TAMPA — As Canada's first astronaut in space, Marc Garneau has a long history with Florida: He's visited the state more than 100 times, blasted off from the Kennedy Space Center aboard three space shuttle missions and each time safely touched down again in Florida.
This week Garneau is back, this time with warnings about what could be a bumpy ride ahead for two close friends, Canada and the United States.
"It's the best relationship between two countries in the world," said Garneau, now Canada's minister of transportation and chairman of Prime Minister Justin Trudeau's cabinet committee on Canadian-U.S. relations.
But Garneau said two proposals from President Donald Trump's administration or Republicans in Congress have the potential to undermine trade between Canada and states like Florida, where many jobs rely on tourism and commerce abroad.
The first is a border adjustment tax, an idea included in a U.S. House of Representatives tax proposal. It would impose a 20 percent tax on imports, with the new revenue offsetting deep cuts in corporate and income taxes.
The government in Ottawa would view the border adjustment tax, which is not universally embraced by Republicans and faces an uncertain future in Congress, as a tariff and a step in the wrong direction.
"This would have negative repercussions, not only for Canada, but also for the United States," Garneau said in an interview Thursday at Tampa City Hall. "It would have an effect on jobs. It would have an effect on consumer prices. It would have an effect of us, probably, if we felt disadvantaged, having to take some measures as well" — though he declined to predict what those would be.
To get the message out, Trudeau is sending cabinet members to about 15 key states to reach out to local, state and federal officials. Garneau came to Florida to give a speech at a global economic forum in Miami, and talk to leaders, including Tampa Mayor Bob Buckhorn, two deputy mayors in Miami, U.S. Rep. Gus Bilirakis, R-Palm Harbor, U.S. Rep. Charlie Crist, D-St. Petersburg, former Gov. Jeb Bush and Gov.
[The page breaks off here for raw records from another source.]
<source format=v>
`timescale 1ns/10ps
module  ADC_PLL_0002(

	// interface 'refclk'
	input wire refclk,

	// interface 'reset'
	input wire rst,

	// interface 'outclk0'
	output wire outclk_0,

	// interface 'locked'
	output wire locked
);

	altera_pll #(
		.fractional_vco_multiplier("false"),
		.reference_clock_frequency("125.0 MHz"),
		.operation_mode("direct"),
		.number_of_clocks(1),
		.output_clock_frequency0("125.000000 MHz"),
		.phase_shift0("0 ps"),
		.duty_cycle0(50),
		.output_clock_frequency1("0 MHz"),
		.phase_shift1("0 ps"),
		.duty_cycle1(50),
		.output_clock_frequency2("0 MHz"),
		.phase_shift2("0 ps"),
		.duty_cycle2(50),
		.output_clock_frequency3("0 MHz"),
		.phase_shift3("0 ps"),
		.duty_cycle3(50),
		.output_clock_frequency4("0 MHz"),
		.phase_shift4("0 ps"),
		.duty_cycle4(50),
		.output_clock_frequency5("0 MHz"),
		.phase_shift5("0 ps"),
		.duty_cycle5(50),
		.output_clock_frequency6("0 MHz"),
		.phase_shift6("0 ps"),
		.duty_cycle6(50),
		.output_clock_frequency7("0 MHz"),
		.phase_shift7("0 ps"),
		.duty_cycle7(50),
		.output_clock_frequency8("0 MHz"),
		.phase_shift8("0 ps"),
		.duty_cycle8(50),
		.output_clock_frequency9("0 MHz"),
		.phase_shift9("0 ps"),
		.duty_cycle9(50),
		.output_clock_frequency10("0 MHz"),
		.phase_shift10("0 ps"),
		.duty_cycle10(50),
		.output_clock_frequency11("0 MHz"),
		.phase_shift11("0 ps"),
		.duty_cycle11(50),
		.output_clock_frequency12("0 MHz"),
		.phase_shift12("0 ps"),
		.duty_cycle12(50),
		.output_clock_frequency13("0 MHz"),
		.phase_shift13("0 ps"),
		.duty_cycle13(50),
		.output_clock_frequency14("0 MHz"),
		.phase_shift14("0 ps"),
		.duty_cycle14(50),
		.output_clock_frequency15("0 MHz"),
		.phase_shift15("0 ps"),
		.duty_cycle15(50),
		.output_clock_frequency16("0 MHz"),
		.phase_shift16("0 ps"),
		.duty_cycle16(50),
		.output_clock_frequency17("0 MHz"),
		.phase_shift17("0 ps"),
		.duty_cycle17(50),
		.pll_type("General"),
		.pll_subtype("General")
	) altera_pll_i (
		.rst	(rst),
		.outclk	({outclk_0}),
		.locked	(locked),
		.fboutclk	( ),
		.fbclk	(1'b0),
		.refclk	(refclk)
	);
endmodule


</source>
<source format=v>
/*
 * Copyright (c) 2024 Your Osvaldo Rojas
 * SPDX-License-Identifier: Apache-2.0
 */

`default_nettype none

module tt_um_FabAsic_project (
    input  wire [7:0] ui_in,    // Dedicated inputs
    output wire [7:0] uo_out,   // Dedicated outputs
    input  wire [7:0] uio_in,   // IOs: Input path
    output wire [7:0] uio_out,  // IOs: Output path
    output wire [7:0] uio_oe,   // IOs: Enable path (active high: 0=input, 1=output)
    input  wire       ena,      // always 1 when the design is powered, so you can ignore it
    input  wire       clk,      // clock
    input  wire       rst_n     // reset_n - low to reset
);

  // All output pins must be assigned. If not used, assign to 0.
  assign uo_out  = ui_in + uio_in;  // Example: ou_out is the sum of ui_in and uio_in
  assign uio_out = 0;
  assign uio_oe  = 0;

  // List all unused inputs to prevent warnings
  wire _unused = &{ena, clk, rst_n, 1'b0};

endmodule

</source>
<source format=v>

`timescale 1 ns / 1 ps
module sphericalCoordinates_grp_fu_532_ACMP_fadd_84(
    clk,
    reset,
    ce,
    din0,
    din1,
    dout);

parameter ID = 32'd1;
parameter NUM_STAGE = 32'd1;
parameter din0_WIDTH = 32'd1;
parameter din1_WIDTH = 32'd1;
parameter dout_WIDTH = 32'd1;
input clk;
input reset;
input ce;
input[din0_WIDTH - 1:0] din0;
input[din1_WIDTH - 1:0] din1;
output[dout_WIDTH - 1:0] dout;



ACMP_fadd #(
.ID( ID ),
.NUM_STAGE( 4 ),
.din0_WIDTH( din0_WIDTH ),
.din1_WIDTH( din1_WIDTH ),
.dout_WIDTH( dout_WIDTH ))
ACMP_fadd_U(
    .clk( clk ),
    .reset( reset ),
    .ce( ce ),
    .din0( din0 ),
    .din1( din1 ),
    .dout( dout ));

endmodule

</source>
Rick Scott, whom he ended up meeting at a Panera Bread in South Tampa.
Next week, he heads to Pennsylvania.
Garneau said another potentially troublesome policy is the "Buy American and Hire American" executive order that Trump signed Wednesday. It directs government agencies to uphold laws requiring the use of domestic goods and products for government projects. Trump says waivers and exemptions have undermined those regulations.
The order could diminish trade, affect supply chains for industries in both countries and ultimately lead to the loss of jobs, Garneau said.
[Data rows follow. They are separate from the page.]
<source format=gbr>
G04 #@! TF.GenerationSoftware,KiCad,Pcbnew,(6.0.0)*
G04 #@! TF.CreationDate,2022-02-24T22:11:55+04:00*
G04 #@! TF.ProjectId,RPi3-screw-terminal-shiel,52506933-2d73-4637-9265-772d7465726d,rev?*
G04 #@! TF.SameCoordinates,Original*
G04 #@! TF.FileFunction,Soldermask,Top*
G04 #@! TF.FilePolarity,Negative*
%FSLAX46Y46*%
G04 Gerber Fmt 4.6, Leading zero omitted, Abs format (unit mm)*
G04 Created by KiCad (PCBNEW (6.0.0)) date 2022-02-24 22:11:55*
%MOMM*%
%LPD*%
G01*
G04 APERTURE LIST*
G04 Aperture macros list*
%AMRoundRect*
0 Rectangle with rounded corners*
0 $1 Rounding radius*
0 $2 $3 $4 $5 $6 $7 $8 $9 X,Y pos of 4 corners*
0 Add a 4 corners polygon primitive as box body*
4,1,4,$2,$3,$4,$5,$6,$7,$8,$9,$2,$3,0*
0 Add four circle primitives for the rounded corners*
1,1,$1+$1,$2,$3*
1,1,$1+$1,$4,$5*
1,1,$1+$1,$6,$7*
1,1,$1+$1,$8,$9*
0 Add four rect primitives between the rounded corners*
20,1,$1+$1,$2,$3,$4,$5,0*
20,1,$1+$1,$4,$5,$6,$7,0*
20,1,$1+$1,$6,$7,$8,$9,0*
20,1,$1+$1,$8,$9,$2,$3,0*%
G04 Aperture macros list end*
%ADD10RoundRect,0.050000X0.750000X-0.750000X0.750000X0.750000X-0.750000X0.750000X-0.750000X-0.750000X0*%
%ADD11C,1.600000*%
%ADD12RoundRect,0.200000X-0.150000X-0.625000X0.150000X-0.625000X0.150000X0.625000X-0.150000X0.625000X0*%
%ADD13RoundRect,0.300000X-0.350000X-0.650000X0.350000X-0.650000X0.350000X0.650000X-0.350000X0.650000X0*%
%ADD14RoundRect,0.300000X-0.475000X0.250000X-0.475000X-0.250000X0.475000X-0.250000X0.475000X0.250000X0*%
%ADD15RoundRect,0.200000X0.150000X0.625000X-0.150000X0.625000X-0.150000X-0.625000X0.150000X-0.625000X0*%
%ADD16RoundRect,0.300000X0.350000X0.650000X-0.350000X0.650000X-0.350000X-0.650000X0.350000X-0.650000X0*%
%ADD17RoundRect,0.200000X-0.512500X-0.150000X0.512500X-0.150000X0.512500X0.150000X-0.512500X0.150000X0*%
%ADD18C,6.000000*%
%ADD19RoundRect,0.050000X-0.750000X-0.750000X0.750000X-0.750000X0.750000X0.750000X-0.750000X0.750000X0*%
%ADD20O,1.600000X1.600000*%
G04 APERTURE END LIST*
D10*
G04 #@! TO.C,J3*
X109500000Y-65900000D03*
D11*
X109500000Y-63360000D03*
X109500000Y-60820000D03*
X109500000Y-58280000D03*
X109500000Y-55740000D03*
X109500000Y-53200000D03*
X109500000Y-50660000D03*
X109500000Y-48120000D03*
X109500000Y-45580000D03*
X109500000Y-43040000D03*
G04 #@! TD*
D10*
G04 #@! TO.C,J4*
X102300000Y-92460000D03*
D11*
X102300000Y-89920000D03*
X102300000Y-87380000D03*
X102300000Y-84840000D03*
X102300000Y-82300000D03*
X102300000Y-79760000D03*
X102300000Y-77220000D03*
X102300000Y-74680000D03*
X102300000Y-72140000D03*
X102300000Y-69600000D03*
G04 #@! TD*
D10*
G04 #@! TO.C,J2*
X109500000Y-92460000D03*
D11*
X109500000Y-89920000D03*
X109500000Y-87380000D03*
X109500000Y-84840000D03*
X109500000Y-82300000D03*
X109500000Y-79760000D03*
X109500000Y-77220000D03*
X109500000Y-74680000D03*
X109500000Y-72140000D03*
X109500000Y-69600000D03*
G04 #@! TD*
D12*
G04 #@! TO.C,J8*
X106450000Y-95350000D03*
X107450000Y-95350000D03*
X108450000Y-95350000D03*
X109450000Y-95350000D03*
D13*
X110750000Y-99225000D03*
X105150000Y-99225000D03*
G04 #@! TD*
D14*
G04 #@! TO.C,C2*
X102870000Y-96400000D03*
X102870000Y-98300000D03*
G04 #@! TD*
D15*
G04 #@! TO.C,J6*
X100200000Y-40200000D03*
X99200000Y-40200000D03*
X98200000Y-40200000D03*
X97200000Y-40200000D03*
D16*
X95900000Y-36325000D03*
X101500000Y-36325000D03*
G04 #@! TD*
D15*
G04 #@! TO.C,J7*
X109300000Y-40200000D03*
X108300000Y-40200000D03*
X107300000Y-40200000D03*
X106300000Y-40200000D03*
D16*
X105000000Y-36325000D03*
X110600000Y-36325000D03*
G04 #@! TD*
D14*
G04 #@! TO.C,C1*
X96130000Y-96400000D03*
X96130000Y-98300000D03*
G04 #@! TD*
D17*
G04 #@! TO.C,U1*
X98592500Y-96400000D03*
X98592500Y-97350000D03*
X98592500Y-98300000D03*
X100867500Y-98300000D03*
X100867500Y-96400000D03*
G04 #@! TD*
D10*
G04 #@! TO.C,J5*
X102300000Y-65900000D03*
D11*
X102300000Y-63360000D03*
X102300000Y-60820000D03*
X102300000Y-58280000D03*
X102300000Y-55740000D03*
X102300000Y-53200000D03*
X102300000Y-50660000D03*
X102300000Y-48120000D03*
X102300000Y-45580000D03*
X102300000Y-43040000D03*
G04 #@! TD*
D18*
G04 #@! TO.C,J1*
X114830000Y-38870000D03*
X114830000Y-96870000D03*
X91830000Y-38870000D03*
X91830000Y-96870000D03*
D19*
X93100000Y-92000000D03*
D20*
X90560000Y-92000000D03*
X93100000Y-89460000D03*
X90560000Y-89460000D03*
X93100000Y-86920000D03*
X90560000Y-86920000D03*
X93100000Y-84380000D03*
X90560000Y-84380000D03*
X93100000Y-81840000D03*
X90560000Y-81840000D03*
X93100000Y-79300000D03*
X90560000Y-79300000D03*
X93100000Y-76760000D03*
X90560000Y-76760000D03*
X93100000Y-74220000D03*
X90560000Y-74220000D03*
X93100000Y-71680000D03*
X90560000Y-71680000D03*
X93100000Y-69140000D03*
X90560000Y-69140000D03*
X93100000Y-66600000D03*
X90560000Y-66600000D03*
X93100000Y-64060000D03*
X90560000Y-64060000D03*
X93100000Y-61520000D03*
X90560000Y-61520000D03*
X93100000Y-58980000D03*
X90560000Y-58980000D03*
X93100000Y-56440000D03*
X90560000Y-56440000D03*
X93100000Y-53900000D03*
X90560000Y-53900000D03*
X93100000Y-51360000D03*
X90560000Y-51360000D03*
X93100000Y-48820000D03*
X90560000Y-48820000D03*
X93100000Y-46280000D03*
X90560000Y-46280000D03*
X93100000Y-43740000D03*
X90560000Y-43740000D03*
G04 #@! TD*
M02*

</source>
"If we spend federal money in Canada on big procurement projects that are related to infrastructure we allow U.S. companies to bid on them," he said. "We would like to think that the same arrangement would continue to be the case."
Buckhorn agreed, saying the U.S. needs to recognize that it competes in a global economy.
"More trade is better," he said. "I think fair trade is better. I think we have a long-standing relationship with Canada that is virtually seamless and that ought to continue. Reverting to a protectionist mentality when it relates to trade does a disservice to everybody involved, especially the United States."
Trump also has talked about re-negotiating the North American Free Trade Agreement. Canada's government has less of a problem with that.
"Free trade deals should be reviewed every once in a while, and times change," Garneau said. "We are very ready to do that, and we will have some proposals to make ourselves."
About 3.8 million Canadians visited Florida last year, making Canada the top international country for visitation to the state, according to state statistics. Canada is also the state's No. 1 export market for agriculture, with grapefruit being the most popular commodity. Outside of agriculture, the state says Florida's top exports to Canada are mineral or chemical fertilizers and civilian aircraft, engines and parts. Its main import from Canada is oil.